For large batched uploads, prefer streaming multipart writes when supported:

runtime-options:
prefer-streaming-outputs: true

This reduces peak memory by streaming batched uploads instead of buffering the entire combined batch in memory.

Naming and partitioning with ${} expansions

Many output fields accept ${} expansions evaluated per event (including file paths and object names). Use || to provide defaults:

  • ${partition||unknown}
  • ${host||unassigned}

It is usually clearer to create a single partition field in your actions (and sanitize it), then reference it from outputs.

When batching is enabled on a block store output, expansions are resolved once per batch (using the last event in the batch). Ensure each batch contains only one logical partition (or use ${stat|batch_number} instead of per-event fields).

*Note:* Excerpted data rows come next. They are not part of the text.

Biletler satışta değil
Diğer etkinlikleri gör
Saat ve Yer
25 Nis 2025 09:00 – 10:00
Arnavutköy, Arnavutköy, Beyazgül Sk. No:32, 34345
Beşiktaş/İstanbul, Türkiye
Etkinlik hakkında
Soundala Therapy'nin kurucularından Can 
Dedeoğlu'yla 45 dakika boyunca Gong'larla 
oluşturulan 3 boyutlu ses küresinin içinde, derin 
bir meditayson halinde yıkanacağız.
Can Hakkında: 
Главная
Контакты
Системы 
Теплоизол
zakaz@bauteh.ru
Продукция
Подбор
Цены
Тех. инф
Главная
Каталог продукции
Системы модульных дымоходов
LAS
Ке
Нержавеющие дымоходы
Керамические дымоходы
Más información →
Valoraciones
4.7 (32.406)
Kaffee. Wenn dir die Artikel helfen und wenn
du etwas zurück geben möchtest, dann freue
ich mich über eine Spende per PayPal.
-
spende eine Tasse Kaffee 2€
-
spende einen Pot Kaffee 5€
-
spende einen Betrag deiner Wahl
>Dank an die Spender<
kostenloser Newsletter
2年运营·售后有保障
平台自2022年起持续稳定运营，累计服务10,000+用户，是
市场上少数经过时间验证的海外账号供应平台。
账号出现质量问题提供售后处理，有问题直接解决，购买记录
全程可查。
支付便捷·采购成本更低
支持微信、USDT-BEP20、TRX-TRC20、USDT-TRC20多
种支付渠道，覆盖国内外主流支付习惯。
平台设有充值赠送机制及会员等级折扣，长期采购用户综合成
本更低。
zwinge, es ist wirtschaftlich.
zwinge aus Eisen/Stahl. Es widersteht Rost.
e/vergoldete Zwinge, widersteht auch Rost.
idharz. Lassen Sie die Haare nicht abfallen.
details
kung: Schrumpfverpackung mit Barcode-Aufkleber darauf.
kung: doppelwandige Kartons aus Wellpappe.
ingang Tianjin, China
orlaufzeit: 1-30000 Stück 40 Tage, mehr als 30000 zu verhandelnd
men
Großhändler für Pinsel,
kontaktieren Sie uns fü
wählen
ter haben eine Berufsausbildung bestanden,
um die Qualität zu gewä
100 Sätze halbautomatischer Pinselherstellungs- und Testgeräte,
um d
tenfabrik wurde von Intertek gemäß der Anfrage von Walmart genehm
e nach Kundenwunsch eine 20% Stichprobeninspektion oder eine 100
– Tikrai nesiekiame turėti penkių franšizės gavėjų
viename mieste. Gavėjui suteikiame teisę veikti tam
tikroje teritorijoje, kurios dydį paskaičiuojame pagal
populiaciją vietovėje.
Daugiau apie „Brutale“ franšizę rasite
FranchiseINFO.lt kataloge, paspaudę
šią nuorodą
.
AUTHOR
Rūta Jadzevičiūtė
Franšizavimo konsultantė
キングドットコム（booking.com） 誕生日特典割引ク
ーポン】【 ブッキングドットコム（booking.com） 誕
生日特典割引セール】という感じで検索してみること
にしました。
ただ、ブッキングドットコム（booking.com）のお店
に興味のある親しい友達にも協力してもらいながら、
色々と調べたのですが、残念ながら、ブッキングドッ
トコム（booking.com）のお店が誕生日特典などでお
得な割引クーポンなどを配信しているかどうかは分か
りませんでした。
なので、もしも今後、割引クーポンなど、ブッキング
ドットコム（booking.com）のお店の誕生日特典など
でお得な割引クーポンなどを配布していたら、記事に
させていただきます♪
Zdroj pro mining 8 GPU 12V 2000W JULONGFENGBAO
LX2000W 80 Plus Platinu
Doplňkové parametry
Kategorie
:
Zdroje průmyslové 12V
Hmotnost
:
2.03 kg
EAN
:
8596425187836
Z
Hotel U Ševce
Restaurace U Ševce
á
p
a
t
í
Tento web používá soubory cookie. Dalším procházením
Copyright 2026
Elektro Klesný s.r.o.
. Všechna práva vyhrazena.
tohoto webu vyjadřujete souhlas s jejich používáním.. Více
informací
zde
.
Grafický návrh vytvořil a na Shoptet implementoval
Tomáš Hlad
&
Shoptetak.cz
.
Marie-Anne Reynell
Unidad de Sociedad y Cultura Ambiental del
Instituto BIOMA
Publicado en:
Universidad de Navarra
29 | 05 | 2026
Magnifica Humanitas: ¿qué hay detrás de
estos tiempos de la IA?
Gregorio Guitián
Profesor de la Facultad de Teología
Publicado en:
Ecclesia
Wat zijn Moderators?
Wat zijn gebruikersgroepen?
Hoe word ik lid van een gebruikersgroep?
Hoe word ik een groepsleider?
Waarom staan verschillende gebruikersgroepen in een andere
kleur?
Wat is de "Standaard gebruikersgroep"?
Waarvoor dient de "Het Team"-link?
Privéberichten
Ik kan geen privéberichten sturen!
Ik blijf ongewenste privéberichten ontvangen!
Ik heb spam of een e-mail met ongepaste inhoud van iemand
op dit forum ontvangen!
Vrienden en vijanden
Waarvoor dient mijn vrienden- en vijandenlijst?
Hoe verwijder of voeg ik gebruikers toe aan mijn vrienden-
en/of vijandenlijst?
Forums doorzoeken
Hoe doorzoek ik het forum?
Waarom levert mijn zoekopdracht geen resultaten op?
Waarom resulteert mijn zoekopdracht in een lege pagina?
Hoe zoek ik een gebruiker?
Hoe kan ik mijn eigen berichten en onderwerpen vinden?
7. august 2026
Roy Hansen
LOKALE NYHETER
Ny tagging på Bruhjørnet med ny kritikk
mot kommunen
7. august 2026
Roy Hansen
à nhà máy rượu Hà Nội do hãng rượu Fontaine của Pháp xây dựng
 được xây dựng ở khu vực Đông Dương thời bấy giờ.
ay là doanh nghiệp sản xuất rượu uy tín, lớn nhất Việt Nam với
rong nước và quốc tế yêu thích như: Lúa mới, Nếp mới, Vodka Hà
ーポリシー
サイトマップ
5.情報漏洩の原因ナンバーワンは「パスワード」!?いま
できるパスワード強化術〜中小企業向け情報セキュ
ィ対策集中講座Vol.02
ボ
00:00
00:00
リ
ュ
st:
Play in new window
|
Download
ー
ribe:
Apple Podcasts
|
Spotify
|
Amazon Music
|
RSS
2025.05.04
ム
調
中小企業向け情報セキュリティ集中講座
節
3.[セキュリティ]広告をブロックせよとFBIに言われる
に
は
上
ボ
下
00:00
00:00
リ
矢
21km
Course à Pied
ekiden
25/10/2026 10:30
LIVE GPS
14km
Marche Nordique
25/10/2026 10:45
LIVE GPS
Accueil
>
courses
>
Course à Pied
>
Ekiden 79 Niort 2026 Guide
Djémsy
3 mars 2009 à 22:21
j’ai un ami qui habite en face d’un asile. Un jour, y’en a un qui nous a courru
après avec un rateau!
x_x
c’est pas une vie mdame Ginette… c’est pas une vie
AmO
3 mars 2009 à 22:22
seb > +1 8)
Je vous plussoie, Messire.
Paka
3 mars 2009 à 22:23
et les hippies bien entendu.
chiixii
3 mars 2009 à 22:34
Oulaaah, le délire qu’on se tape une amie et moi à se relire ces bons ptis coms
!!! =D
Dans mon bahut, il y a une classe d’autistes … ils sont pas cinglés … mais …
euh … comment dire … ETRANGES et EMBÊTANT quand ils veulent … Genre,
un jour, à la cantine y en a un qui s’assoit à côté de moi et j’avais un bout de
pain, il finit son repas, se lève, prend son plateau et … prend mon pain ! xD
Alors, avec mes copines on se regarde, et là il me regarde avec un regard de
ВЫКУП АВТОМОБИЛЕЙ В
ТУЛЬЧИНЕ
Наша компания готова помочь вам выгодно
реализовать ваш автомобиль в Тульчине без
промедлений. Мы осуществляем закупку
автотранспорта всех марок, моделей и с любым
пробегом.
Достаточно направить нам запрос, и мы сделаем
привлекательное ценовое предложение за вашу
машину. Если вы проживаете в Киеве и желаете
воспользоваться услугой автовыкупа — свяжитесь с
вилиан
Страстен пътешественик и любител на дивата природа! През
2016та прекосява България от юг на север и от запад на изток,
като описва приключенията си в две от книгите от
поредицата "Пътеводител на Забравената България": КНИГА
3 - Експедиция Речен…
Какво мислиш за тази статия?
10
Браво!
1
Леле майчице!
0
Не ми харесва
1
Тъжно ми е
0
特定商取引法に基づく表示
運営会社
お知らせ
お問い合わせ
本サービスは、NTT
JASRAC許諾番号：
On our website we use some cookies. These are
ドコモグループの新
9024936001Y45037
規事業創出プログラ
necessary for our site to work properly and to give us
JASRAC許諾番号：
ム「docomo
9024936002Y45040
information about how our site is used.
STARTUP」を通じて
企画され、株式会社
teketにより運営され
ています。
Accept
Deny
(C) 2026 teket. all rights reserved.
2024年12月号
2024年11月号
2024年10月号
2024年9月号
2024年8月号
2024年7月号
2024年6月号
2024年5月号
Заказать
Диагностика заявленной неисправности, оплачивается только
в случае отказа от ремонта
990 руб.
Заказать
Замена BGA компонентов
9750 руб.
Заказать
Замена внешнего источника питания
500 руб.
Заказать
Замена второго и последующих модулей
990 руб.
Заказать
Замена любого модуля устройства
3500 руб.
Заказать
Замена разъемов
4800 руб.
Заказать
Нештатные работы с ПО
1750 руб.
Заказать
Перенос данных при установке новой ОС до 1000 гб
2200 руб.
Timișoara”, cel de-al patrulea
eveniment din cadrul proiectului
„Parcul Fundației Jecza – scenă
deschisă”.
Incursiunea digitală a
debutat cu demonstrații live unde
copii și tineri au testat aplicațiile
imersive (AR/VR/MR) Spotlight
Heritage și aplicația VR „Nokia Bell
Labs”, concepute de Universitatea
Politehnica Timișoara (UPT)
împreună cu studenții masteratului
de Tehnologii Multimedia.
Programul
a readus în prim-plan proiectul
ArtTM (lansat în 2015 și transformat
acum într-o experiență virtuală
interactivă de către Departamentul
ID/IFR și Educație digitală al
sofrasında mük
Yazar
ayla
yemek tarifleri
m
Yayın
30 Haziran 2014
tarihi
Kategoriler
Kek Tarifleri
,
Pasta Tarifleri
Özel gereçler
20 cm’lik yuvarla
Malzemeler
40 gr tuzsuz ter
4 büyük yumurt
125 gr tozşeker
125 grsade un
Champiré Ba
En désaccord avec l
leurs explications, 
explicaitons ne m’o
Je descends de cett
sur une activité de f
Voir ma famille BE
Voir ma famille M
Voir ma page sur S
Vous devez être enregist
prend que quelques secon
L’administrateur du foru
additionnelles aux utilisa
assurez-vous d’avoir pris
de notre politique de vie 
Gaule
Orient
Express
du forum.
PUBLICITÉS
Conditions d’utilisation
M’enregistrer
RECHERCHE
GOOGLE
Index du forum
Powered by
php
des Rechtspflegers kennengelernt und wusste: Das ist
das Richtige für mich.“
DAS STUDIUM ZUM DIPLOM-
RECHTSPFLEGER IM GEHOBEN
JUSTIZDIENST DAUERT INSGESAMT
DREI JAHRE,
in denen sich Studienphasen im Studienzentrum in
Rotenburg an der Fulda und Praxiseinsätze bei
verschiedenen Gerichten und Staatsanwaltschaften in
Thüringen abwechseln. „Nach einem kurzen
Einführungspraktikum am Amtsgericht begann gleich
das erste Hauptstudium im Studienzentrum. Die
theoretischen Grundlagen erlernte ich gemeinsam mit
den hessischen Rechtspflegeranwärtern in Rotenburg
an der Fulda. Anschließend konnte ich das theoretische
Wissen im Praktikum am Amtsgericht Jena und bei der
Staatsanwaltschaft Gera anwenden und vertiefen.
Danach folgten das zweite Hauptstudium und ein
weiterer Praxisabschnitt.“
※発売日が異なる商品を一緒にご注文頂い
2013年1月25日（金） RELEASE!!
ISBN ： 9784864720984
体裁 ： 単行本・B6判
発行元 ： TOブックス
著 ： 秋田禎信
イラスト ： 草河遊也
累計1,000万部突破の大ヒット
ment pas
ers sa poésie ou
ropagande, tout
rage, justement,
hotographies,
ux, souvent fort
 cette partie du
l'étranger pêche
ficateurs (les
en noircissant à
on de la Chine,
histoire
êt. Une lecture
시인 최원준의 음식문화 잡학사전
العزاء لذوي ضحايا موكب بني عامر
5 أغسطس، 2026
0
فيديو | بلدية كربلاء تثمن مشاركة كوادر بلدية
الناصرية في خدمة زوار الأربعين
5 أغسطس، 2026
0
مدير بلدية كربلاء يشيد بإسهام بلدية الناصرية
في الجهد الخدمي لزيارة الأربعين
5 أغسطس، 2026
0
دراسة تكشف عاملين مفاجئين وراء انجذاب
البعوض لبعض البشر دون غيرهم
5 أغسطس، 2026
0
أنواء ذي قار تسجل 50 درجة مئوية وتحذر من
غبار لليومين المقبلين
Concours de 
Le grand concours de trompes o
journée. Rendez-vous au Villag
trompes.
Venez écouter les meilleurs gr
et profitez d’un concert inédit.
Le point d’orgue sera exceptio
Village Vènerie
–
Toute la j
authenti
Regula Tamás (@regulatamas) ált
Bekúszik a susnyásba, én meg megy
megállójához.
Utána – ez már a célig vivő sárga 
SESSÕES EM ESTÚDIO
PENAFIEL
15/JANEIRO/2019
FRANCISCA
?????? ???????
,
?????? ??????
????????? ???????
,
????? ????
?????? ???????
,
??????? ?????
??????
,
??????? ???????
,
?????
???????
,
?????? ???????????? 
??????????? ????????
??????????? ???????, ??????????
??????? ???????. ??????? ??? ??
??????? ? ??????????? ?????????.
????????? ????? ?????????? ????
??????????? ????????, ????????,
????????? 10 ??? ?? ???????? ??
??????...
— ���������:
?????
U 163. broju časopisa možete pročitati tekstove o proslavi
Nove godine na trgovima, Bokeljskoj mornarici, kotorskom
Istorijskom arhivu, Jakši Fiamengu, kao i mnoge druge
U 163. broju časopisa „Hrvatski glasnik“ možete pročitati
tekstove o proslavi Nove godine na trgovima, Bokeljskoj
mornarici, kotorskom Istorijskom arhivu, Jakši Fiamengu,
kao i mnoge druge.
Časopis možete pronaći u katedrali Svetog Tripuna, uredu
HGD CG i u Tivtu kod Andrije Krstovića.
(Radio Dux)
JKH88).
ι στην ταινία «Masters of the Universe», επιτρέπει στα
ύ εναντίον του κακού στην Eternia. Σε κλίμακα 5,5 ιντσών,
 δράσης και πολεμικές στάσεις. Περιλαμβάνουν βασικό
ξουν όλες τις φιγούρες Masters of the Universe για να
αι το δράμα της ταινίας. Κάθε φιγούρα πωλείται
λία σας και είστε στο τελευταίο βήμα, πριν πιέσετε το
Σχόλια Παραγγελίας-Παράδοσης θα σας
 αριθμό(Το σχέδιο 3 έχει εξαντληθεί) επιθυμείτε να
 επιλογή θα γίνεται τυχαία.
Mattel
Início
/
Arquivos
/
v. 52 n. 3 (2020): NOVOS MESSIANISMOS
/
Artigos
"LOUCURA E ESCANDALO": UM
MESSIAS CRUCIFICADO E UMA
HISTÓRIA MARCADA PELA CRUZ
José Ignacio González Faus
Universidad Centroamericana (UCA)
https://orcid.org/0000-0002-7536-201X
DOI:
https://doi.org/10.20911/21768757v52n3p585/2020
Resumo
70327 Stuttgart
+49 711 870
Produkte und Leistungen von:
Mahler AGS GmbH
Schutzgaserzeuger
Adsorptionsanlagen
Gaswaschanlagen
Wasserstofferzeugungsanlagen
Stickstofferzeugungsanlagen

Example: build a partition prefix and use it in an object-store key:

actions:
- slugify:
input-field: host
output-field: host_slug
- add:
output-fields:
partition: host/${host_slug}
output:
s3:
bucket-name: analytics-prod-archive
object-name:
name: exports/${partition||unknown}/events
guid-prefix: "-"
guid-suffix: ".ndjson"

If you need a simple per-batch uniqueness knob, outputs can also expand ${stat|batch_number} when batching is enabled (for example: events-${stat|batch_number}.ndjson).